How to complete this task:
Copy out each line of the data that holds the string "Table".

Data extract:
════════════════

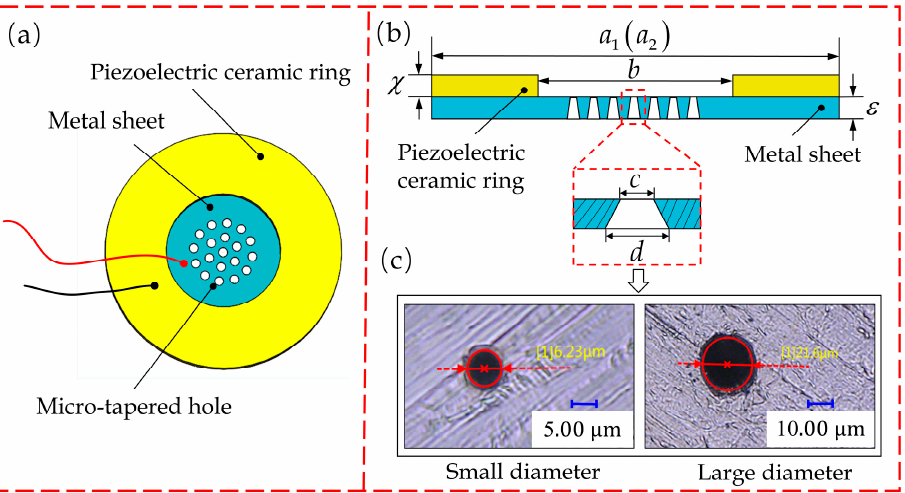
Figure 1. Structural drawing of atomizing sheet: ( a ) vertical view; ( b ) side view; ( c ) microscopical photographs of the small end and large end of a micro-tapered hole. Table 1. Atomizing sheet structure parameter table.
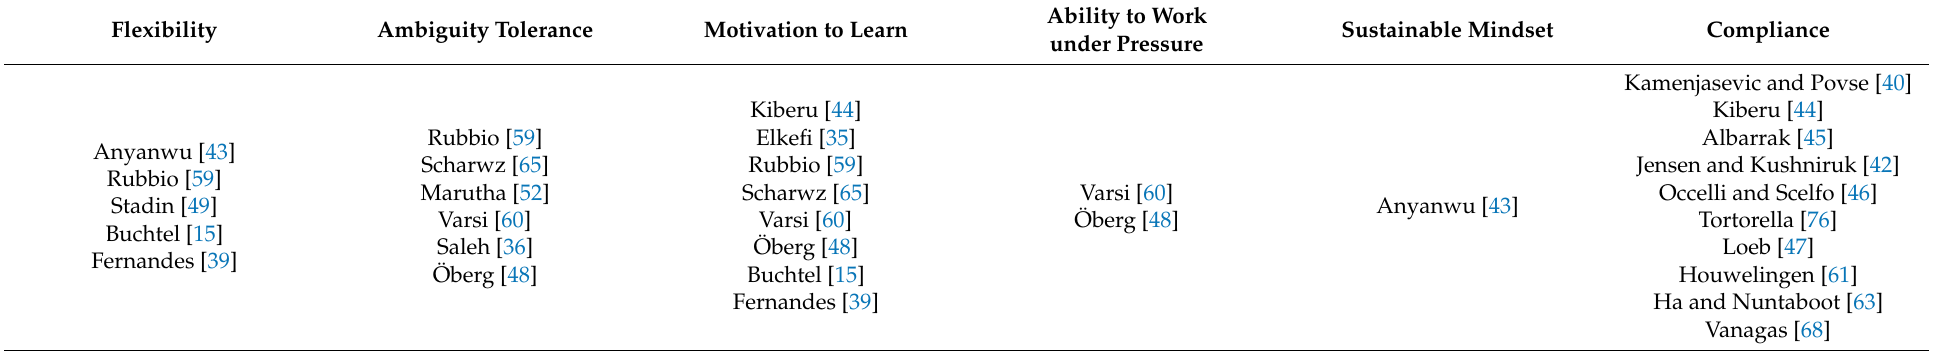
Table 10. Personal competencies for adopting H4.0 ICTs and cited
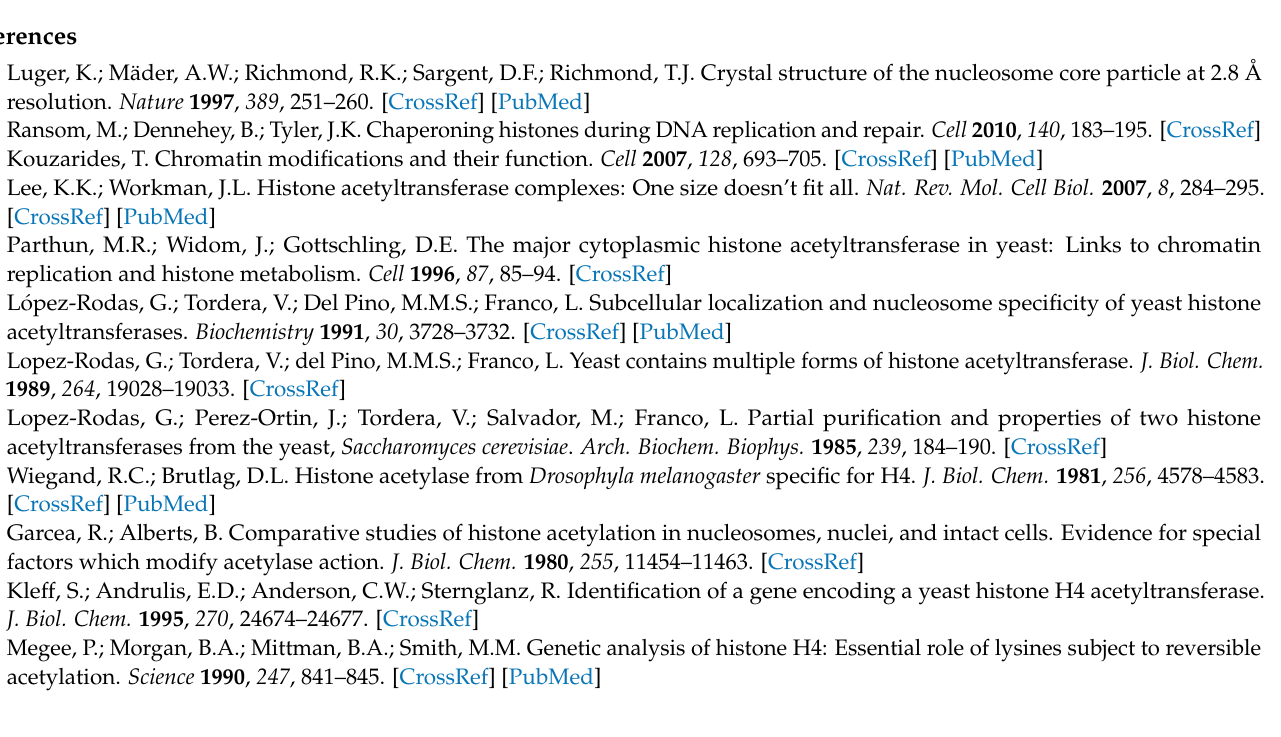
Figure 9. A model describing the potential mechanism of action of the Hsm3p as part of NuB4 complex. This model describes an approximate mechanism of action of Hsm3p, as a subunit of the histone acetyltransferases complex NuB4. Most likely, Hsm3p joins in the Hat1p/Hat2p complex, as well as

════════════════

Final answer:
Figure 1. Structural drawing of atomizing sheet: ( a ) vertical view; ( b ) side view; ( c ) microscopical photographs of the small end and large end of a micro-tapered hole. Table 1. Atomizing sheet structure parameter table.
Table 10. Personal competencies for adopting H4.0 ICTs and cited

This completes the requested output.